La promesse est tenue.

Le Sommet des Dieux grimpe lentement mais sûrement vers les cimes du cinéma d’animation. Le défi était pourtant de taille. Vendu à 380 000 exemplaires en France, le manga en cinq tomes édités chez Kana, est un long et vaste récit d’aventures sur les traces des pionniers de l’ascension de l’Everest doublé de l’exploration de la psyché de personnages dévorés par leurs obsessions.

Le reporter Fukamachi et l’alpiniste Habu Joji ne pensent qu’à la montagne, mais pas de la même manière. Quand le premier croise le second dans un bazar de Katmandou, en sommet des dieux1994, il croit tenir un scoop. Non seulement Joji a disparu des parois depuis plusieurs années, mais il a entre ses mains un objet qui fait tressaillir le journaliste. Croyant tenir la clé de l’une des plus grandes énigmes de l’alpinisme, Fukamachi se lance sur les traces de Joji. Son enquête approfondie est l’occasion pour Patrick Imbert et sa scénariste Magali Pouzol de raconter, lors d’habiles flash-back, la quête de l’alpiniste taiseux et obstiné qu’est peu à peu devenu Joji.

Une petite laine est d’ailleurs recommandée aux spectateurs, tant ces séquences sont crédibles : les accros de la grimpe devraient retrouver quelques sensations fortes, tandis que les adeptes du plancher des vaches auront leur lot de sueurs froides. Car l’immersion est totale dans ces paysages superbes, soigneusement travaillés entre peinture et photographie, mettant en valeur les atmosphères, qu’elles soient celles d’un surplomb glacé ou d’un délire mortifère.

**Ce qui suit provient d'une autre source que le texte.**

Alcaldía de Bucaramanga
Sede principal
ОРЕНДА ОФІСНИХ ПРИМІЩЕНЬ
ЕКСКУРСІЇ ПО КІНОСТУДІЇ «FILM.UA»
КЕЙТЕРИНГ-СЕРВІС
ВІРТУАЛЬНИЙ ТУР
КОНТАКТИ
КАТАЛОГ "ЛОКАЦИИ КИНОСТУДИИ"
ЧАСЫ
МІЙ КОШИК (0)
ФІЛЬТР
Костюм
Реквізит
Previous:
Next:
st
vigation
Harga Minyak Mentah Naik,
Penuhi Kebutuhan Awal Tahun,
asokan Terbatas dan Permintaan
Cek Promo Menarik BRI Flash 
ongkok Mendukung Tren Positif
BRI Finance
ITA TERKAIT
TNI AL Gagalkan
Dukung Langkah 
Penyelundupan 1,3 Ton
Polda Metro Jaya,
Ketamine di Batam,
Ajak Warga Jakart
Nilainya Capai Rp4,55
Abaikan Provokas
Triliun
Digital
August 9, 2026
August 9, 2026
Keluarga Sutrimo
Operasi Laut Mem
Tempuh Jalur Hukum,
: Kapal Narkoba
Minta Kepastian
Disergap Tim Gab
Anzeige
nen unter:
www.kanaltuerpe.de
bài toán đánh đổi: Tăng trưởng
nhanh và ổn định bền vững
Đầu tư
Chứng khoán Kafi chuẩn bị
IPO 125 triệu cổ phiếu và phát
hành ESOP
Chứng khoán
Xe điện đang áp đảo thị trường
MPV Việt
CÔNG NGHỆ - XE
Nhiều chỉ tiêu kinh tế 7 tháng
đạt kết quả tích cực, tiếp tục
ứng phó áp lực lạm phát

Interrogé sur les potentialités du cinéma d’animation, Patrick Imbert nous explique que « justement, ce cinéma, en 2D, permet ces tensions entre réel et imaginaire, ces aplats de peinture ou la ligne claire délicate qu’il utilisait dans Ernest et Célestine« .

Pour mieux raccorder ces séquences temporelles, une voix off se fait entendre, celle du journaliste qui s’acharne à trouver une piste et, à force de recherches, finit par mieux comprendre les motivations profondes d’un homme rongé par la culpabilité. Cela pourrait n’être qu’une béquille narrative, mais c’est bien davantage : comme dans les bons vieux films noirs, cette voix est aussi celle du narrateur qui raconte son histoire une fois que les jeux sont faits.

La voix du destin en somme. Ou de la fatalité…

Le film est produit entre autre par Jean-Charles Ostorero, et Didier Brunner (Les Triplettes de Belleville, Ernest et Célestine). Il est réalisé par Patrick Imbert, écrit par Magali Pouzol, Patrick Imbert et Jean-Charles Ostorero.

Le travail a commencé en 2015 avant que le film soit présenté en avant première à Cannes où il faisait partie de la sélection officielle du festival en 2021. Il devrait sortir aux  États-Unis en salles le 24 novembre et sur Netflix le 30 novembre.